Quoted text.
════════════════════
Poem: Handwritten


In case you can’t read my scrawl..


This is how I used to write before,
The search engines kept the score,
Spell checks and metatags
Hit Counters Server Lag
Just me, ideas and my scrawl
On paper, fag packet or the wall,
Mistakes there for all to see,
Great plans, the never meant to bes,
Great beginning
Cliched end
Never having to click “Send”
The crossing out
Tippex Pen
Screw it up
Start again!

Pong Never Had Safe Mode

On the 3rd of January this year my Playstation 4 died. It returned from Sony on Monday. Last night 3 days after its return it promptly did a reverse Jesus and died again. This time however (at the time of writing) I managed to channel the gods of geek and fix it, not that there is much your average geek can do with a dualshock controller and closed OS.

I’ve been a casual gamer for a long time. I am not a pro, or semi pro or any good. I don’t care enough about “awesome headshots” in CoD or Levelling Up in WoW to trouble the top scores pages. I play for fun, I play online and whilst battling my complete lack of dexterity I occasionally manage to beat other people from all over the world in dazzling HD.

My PS4’s frailty of late has made me think back to the early years of gaming. Mid 80’s Commodore 64 for me. Press Play on Tape! Yes the games took ages to load, yes they sometimes crashed but the C64 remained in perfect working order for me to either try again or load something else. I even roped my family in for sessions of “Winter Games” My Mum ably representing the USSR in the ski jump.

Move forward a few years to my first console the grey box of wonder that was the Nintendo Entertainment System (NES) Instant load times due to cartridges, age old tradition of “If it’s broken, blow on it” This technique worked with the SNES too and a simple tap of the reset button worked for everything else. No firmware updates, or patches. Everything worked 99.9% of the time.

Now with progress we get games that are released half finished (Watchdogs) because consoles are connected to high speed broadband. Even if you pre-order a title on disc your console will find an update the second the disc is inserted.

Don’t get me wrong, I love being a gamer in a era of epic titles like the Last of Us, a true work of art (if you haven’t played it.. go now) but as a console gamer who is a bit of a geek I am frustrated by the lack of info the system gives me if it goes wrong. When my console was returned by Sony no information was given in regards to what they actually did.

In conclusion I guess the price we pay for cutting edge is that we might fall off occasionally and we won’t know why. But we will join the queue to hop back on, and it will be different Oh yes it will be different.

PS4 and Dualshock 4

(WMB4X) 90’s Geek vs Geek of the Millennium

1980. Year of the birth of Austin Mini Metro and me. By the mid 90’s I was a spotty mullet topped computer geek. Much has changed, I’m not spotty anymore and the computer that sits in front of me of is more powerful than I could even have imagined.
════════════════════
Stored dataset items:
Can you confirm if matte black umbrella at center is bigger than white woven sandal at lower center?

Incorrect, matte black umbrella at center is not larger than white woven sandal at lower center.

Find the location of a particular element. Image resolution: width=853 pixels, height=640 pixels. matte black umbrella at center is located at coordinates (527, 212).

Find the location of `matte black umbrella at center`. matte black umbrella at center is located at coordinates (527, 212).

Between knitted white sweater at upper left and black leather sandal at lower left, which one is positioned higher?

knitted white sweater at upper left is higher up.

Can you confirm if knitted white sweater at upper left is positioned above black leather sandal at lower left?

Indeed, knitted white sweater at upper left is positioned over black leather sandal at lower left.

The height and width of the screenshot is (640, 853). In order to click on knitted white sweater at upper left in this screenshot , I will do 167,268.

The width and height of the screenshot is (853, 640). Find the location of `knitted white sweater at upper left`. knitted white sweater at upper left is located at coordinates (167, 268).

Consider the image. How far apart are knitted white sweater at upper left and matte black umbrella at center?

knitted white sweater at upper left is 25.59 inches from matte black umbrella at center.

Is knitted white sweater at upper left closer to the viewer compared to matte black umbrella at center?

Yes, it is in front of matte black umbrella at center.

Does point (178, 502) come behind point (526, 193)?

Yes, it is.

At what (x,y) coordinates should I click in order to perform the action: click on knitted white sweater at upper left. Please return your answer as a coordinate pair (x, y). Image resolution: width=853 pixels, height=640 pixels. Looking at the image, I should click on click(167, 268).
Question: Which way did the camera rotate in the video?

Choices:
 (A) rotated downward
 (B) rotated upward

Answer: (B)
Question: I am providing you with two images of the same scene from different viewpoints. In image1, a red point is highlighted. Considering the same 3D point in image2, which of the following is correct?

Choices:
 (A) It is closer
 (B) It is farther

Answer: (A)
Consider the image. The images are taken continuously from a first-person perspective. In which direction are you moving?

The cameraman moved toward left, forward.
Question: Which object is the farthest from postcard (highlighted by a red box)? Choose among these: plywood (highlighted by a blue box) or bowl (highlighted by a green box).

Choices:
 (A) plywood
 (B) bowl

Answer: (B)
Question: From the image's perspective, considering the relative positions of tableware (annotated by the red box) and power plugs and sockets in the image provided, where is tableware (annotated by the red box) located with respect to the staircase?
════════════════════
Please copy the part of the blog text between "I’ve been a" and "the ski jump.", inclusive.

Answer to the exercise.
I’ve been a casual gamer for a long time. I am not a pro, or semi pro or any good. I don’t care enough about “awesome headshots” in CoD or Levelling Up in WoW to trouble the top scores pages. I play for fun, I play online and whilst battling my complete lack of dexterity I occasionally manage to beat other people from all over the world in dazzling HD.

My PS4’s frailty of late has made me think back to the early years of gaming. Mid 80’s Commodore 64 for me. Press Play on Tape! Yes the games took ages to load, yes they sometimes crashed but the C64 remained in perfect working order for me to either try again or load something else. I even roped my family in for sessions of “Winter Games” My Mum ably representing the USSR in the ski jump.